All of lore.kernel.org
 help / color / mirror / Atom feed
From: Stephen Brennan <stephen.s.brennan@oracle.com>
To: Andrii Nakryiko <andrii.nakryiko@gmail.com>
Cc: Arnaldo Carvalho de Melo <acme@kernel.org>,
	Yonghong Song <yhs@fb.com>, Shung-Hsi Yu <shung-hsi.yu@suse.com>,
	bpf <bpf@vger.kernel.org>, Omar Sandoval <osandov@osandov.com>,
	Arnaldo Carvalho de Melo <acme@redhat.com>
Subject: Re: Question: missing vmlinux BTF variable declarations
Date: Wed, 27 Apr 2022 11:24:42 -0700	[thread overview]
Message-ID: <87r15iv0yd.fsf@stepbren-lnx.us.oracle.com> (raw)

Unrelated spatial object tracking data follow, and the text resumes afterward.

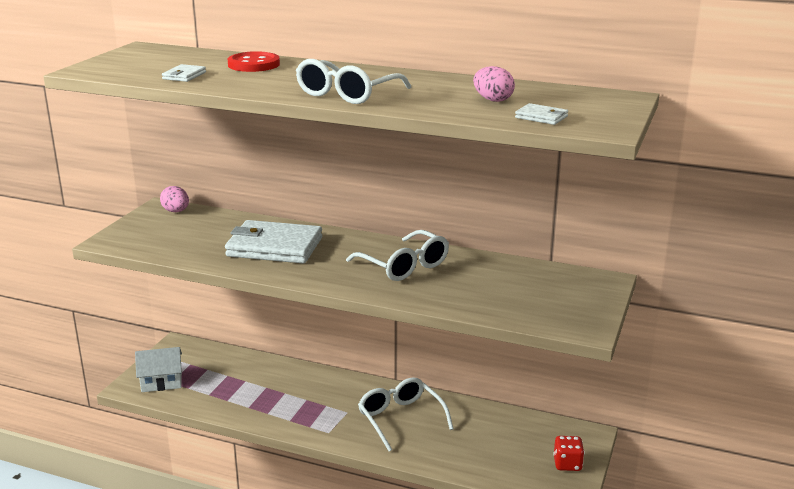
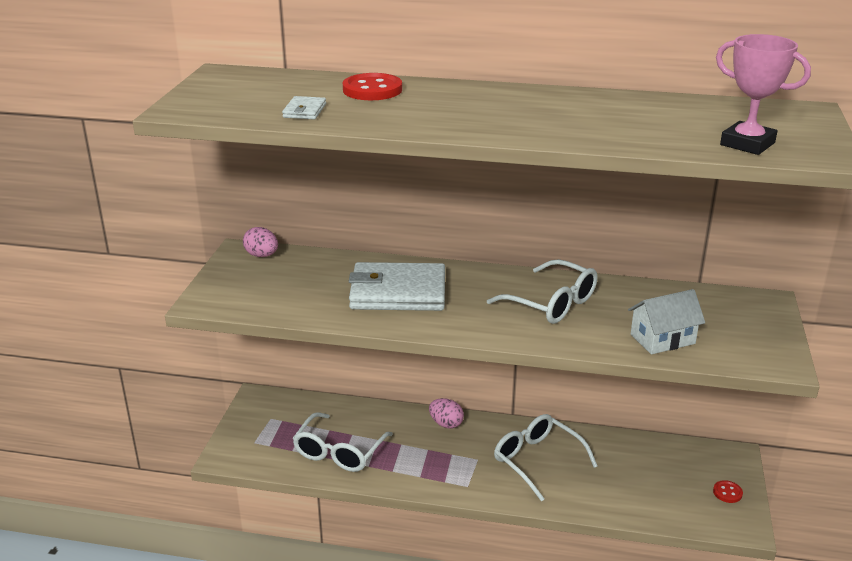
camera: 10 degrees left, 5 degrees up
white house [135,347,182,392] -> white house moved to [628,289,705,354]
white glasses [296,59,411,104] -> white glasses moved to [292,412,393,472]
pink egg [473,66,515,102] -> pink egg moved to [429,398,464,429]
white wallet [515,103,568,125] -> pink trophy [716,34,811,155]
red dice [553,436,585,471] -> red button [713,480,743,503]

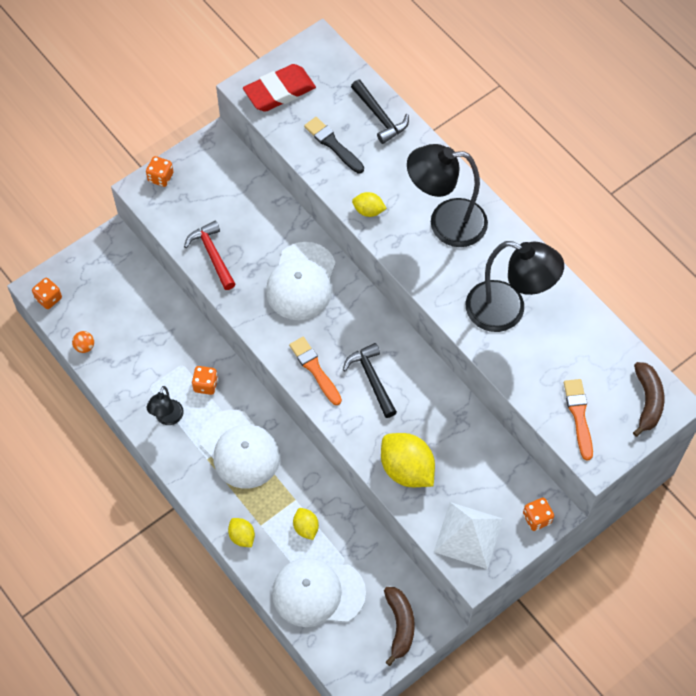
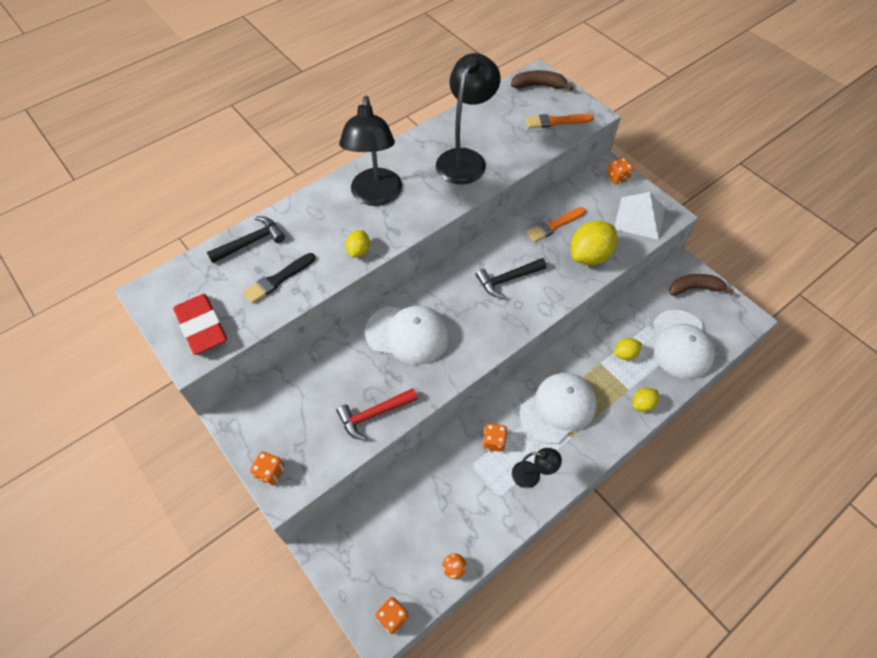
camera: 90 degrees left, 5 degrees down
orange brush [289,337,342,405] -> orange brush moved to [526,207,586,242]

In-Reply-To: <CAEf4BzbiFNnsu9pji5ifzj4nVEyAYYdqP=QVZ3XFwzL48prP3A@mail.gmail.com>

Andrii Nakryiko <andrii.nakryiko@gmail.com> writes:
> On Wed, Mar 16, 2022 at 11:11 PM Stephen Brennan <stephen@brennan.io> wrote:
>>
>> Arnaldo Carvalho de Melo <acme@kernel.org> writes:
>> [...]
>> >> I think that kallsyms, BTF, and ORC together will be enough to provide a
>> >> lite debugging experience. Some things will be missing:
>> >
>> >> - mapping backtrace addresses to source code lines
>> >
>> > So, BTF has provisions for that, and its present in the eBPF programs,
>> > perf annotate uses it, see tools/perf/util/annotate.c,
>> > symbol__disassemble_bpf(), it goes like:
>> >
>> >         struct bpf_prog_linfo *prog_linfo = NULL;
>> >
>> >         info_node = perf_env__find_bpf_prog_info(dso->bpf_prog.env,
>> >                                                  dso->bpf_prog.id);
>> >         if (!info_node) {
>> >                 ret = SYMBOL_ANNOTATE_ERRNO__BPF_MISSING_BTF;
>> >                 goto out;
>> >         }
>> >         info_linear = info_node->info_linear;
>> >         sub_id = dso->bpf_prog.sub_id;
>> >
>> >         info.buffer = (void *)(uintptr_t)(info_linear->info.jited_prog_insns);
>> >         info.buffer_length = info_linear->info.jited_prog_len;
>> >
>> >         if (info_linear->info.nr_line_info)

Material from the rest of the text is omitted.